"—¿Quién dijo que las palabras
fueron hechas para el amor?
—Dios
—Te equivocas.
El amor fue hecho para las palabras"
Le amaba tanto exprimía con sus propias manos las naranjas para hacerle el jugo por la mañana. Con una cuchara sacaba las semillas y los pequeños gajos que soltaba el fruto y lo servía en un vaso de vidrio que antes volvía a lavar para extender en él la frescura de lo recién hecho; en el vaso que antes dejaba a tientas de la ventana, escurriéndose y evaporando el agua que se adhería a sus contornos mientras ella partía la fruta en simétricas mitades y la estrujaba fuerte pero cuidadosamente como a un cuello abarcable, escuchando el fino e hiloso gotear del néctar.
Le hubiese gustado que los betabeles pudieran estrujarse así también, sería bello ver su sangre que deja el sabor a sexo en la lengua, que la humedece de color, que pinta los labios y los perfuma, cayendo, hilándose, deslizándose por el cristal y del cristal a su boca; sin tener que usar máquinas demoledoras.
Y aunque no pudiera hacerlo, le gustaba ese otro cuadro que no sólo dejaba a la imaginación sino que veía hacerse realidad: sus manos sacando del agua coloreada, tibia pero todavía humosa el fruto enternecido por la lumbre, unas manos blancas con los dedos a medio manchar asentándolo sobre la tabla: sus manos sosteniendo el cuchillo, bañándose y penetrando con y en el corazón del vegetal, una y otra vez, escindiéndolo, fragmentándolo como a un cadáver exquisito.

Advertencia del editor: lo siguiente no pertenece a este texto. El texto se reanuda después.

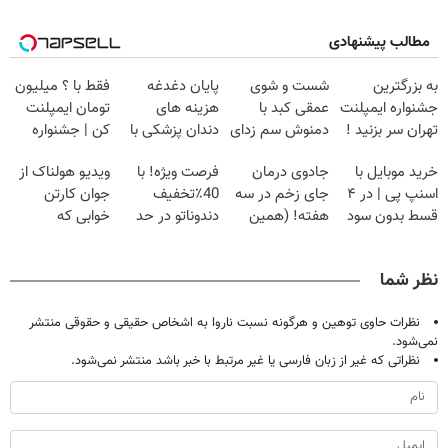
مطالب پیشنهادی
به بزرگترین
شست و شوی
پایان دغدغه
فقط با ؟ میلیون
جشنواره ایمپلنت
عمقی کبد با
هزینه های
تومان ایمپلنت
تهران سر بزنید !
دمنوش سم زدای
دندان پزشکی با
کن | جشنواره
| فقط ۲۵
گیاهی
پک سفید کننده
تموم نشه !!!
خرید موبایل با
جادوی درمان
فرصت ویژه! با
ویدیو هولناک از
میلیون !
خانگی
اسنپ پی | در ۴
جای زخم در سه
40٪تخفیف
جوان کارتن
قسط بدون سود
هفته! (همین
دندوناتو در حد
خوابی که
و کارمزد!
حالا رایگان
کامپوزیت سفید
میلیاردر شد.
صحبت کنید)
کن
آموزش رایگان
نظر شما
نظرات حاوی توهین و هرگونه نسبت ناروا به اشخاص حقیقی و حقوقی منتشر
نمی‌شود.
نظراتی که غیر از زبان فارسی یا غیر مرتبط با خبر باشد منتشر نمی‌شود.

La primavera se hacia sentir ya en la región. El sol atravesaba los ventanales formando en ellos un espejo que recibía e intensificaba el rayo que se apoyaba en su espalda, haciendo sentir su fuerza. Un día, observando el deslumbrante espectáculo, repitiendo su labor, le surgió la idea de que los cristales no tenían otra función que establecer un límite entre los seres humanos y el mundo, y en contradicción su transparencia era un osado intento por mantener al hombre enterado y conectado con su alrededor, por explotar su luz; pero ese límite era frágil, como las propias intenciones del hombre de mantenerse al margen de lo que se encontraba delimitado por esas engañosas paredes de cristal: afuera; en plena y simple contemplación.
La comida era una para ella conexión alterna: lo que preparaba estaría dentro de él, sería devorado, bebido por él: entraría en su cuerpo; esta vez sería ella quien lo penetraría, y no él a ella, aunque de manera indirecta.
Ésa era la verdadera razón por la que ponía tanto celo en ello: su cuidado era un sometimiento sutil, una sodomización a la inversa; por eso lo hacía todo con delicadeza, empeñada en que él tuviera una evacuación natural, instantánea pero placentera, justo como un orgasmo.